◆ Activity: Render each of the lines below as an item in a numbered list, and omit any blank lines.

◆ Task input:
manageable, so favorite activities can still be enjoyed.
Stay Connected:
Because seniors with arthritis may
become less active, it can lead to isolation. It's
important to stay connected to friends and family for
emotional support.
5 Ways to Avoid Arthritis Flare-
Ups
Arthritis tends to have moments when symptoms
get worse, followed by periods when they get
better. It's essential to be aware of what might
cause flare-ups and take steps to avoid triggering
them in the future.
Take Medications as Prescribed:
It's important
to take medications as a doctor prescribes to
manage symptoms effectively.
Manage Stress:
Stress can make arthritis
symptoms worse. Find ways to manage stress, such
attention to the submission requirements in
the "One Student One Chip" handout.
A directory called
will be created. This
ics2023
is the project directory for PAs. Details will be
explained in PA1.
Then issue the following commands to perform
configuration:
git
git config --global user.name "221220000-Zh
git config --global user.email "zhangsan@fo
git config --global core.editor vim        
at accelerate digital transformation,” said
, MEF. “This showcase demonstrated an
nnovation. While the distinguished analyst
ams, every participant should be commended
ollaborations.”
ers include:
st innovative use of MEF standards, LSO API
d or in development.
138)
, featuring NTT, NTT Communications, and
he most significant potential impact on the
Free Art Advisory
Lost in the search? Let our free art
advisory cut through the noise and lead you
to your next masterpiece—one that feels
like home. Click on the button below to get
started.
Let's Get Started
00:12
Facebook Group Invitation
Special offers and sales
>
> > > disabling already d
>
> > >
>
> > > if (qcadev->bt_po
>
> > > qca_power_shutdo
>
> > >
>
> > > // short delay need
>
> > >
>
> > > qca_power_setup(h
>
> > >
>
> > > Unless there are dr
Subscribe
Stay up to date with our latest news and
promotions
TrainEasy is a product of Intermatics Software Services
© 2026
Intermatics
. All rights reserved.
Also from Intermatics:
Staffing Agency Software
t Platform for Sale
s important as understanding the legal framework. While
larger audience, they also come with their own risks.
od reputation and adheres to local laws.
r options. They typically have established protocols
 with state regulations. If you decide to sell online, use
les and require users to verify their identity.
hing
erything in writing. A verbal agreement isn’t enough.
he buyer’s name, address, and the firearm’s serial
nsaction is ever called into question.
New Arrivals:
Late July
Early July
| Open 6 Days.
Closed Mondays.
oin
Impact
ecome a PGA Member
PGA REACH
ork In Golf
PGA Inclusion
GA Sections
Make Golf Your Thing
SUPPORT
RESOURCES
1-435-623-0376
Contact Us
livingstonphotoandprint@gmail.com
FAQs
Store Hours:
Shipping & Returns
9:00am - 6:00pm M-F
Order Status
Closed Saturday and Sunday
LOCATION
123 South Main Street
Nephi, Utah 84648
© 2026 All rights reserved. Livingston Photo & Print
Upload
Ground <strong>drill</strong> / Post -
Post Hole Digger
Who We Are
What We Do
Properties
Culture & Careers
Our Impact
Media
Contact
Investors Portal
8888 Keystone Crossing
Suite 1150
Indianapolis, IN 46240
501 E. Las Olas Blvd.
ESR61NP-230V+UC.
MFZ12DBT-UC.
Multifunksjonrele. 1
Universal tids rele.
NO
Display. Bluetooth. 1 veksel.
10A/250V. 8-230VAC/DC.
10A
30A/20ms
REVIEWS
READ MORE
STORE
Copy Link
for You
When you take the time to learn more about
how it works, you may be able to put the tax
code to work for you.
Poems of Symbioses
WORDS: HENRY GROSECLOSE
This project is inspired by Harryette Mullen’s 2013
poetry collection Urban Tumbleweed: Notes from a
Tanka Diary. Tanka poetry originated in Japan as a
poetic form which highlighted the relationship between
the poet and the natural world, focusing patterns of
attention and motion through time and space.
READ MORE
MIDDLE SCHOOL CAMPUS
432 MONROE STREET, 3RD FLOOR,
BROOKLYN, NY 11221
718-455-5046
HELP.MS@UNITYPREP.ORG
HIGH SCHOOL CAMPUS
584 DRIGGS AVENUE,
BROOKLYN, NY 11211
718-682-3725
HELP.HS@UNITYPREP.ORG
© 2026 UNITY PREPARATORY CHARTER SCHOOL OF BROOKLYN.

◆ Exercise answer:
1. manageable, so favorite activities can still be enjoyed.
2. Stay Connected:
3. Because seniors with arthritis may
4. become less active, it can lead to isolation. It's
5. important to stay connected to friends and family for
6. emotional support.
7. 5 Ways to Avoid Arthritis Flare-
8. Ups
9. Arthritis tends to have moments when symptoms
10. get worse, followed by periods when they get
11. better. It's essential to be aware of what might
12. cause flare-ups and take steps to avoid triggering
13. them in the future.
14. Take Medications as Prescribed:
15. It's important
16. to take medications as a doctor prescribes to
17. manage symptoms effectively.
18. Manage Stress:
19. Stress can make arthritis
20. symptoms worse. Find ways to manage stress, such
21. attention to the submission requirements in
22. the "One Student One Chip" handout.
23. A directory called
24. will be created. This
25. ics2023
26. is the project directory for PAs. Details will be
27. explained in PA1.
28. Then issue the following commands to perform
29. configuration:
30. git
31. git config --global user.name "221220000-Zh
32. git config --global user.email "zhangsan@fo
33. git config --global core.editor vim        
34. at accelerate digital transformation,” said
35. , MEF. “This showcase demonstrated an
36. nnovation. While the distinguished analyst
37. ams, every participant should be commended
38. ollaborations.”
39. ers include:
40. st innovative use of MEF standards, LSO API
41. d or in development.
42. 138)
43. , featuring NTT, NTT Communications, and
44. he most significant potential impact on the
45. Free Art Advisory
46. Lost in the search? Let our free art
47. advisory cut through the noise and lead you
48. to your next masterpiece—one that feels
49. like home. Click on the button below to get
50. started.
51. Let's Get Started
52. 00:12
53. Facebook Group Invitation
54. Special offers and sales
55. >
56. > > > disabling already d
57. >
58. > > >
59. >
60. > > > if (qcadev->bt_po
61. >
62. > > > qca_power_shutdo
63. >
64. > > >
65. >
66. > > > // short delay need
67. >
68. > > >
69. >
70. > > > qca_power_setup(h
71. >
72. > > >
73. >
74. > > > Unless there are dr
75. Subscribe
76. Stay up to date with our latest news and
77. promotions
78. TrainEasy is a product of Intermatics Software Services
79. © 2026
80. Intermatics
81. . All rights reserved.
82. Also from Intermatics:
83. Staffing Agency Software
84. t Platform for Sale
85. s important as understanding the legal framework. While
86. larger audience, they also come with their own risks.
87. od reputation and adheres to local laws.
88. r options. They typically have established protocols
89.  with state regulations. If you decide to sell online, use
90. les and require users to verify their identity.
91. hing
92. erything in writing. A verbal agreement isn’t enough.
93. he buyer’s name, address, and the firearm’s serial
94. nsaction is ever called into question.
95. New Arrivals:
96. Late July
97. Early July
98. | Open 6 Days.
99. Closed Mondays.
100. oin
101. Impact
102. ecome a PGA Member
103. PGA REACH
104. ork In Golf
105. PGA Inclusion
106. GA Sections
107. Make Golf Your Thing
108. SUPPORT
109. RESOURCES
110. 1-435-623-0376
111. Contact Us
112. livingstonphotoandprint@gmail.com
113. FAQs
114. Store Hours:
115. Shipping & Returns
116. 9:00am - 6:00pm M-F
117. Order Status
118. Closed Saturday and Sunday
119. LOCATION
120. 123 South Main Street
121. Nephi, Utah 84648
122. © 2026 All rights reserved. Livingston Photo & Print
123. Upload
124. Ground <strong>drill</strong> / Post -
125. Post Hole Digger
126. Who We Are
127. What We Do
128. Properties
129. Culture & Careers
130. Our Impact
131. Media
132. Contact
133. Investors Portal
134. 8888 Keystone Crossing
135. Suite 1150
136. Indianapolis, IN 46240
137. 501 E. Las Olas Blvd.
138. ESR61NP-230V+UC.
139. MFZ12DBT-UC.
140. Multifunksjonrele. 1
141. Universal tids rele.
142. NO
143. Display. Bluetooth. 1 veksel.
144. 10A/250V. 8-230VAC/DC.
145. 10A
146. 30A/20ms
147. REVIEWS
148. READ MORE
149. STORE
150. Copy Link
151. for You
152. When you take the time to learn more about
153. how it works, you may be able to put the tax
154. code to work for you.
155. Poems of Symbioses
156. WORDS: HENRY GROSECLOSE
157. This project is inspired by Harryette Mullen’s 2013
158. poetry collection Urban Tumbleweed: Notes from a
159. Tanka Diary. Tanka poetry originated in Japan as a
160. poetic form which highlighted the relationship between
161. the poet and the natural world, focusing patterns of
162. attention and motion through time and space.
163. READ MORE
164. MIDDLE SCHOOL CAMPUS
165. 432 MONROE STREET, 3RD FLOOR,
166. BROOKLYN, NY 11221
167. 718-455-5046
168. HELP.MS@UNITYPREP.ORG
169. HIGH SCHOOL CAMPUS
170. 584 DRIGGS AVENUE,
171. BROOKLYN, NY 11211
172. 718-682-3725
173. HELP.HS@UNITYPREP.ORG
174. © 2026 UNITY PREPARATORY CHARTER SCHOOL OF BROOKLYN.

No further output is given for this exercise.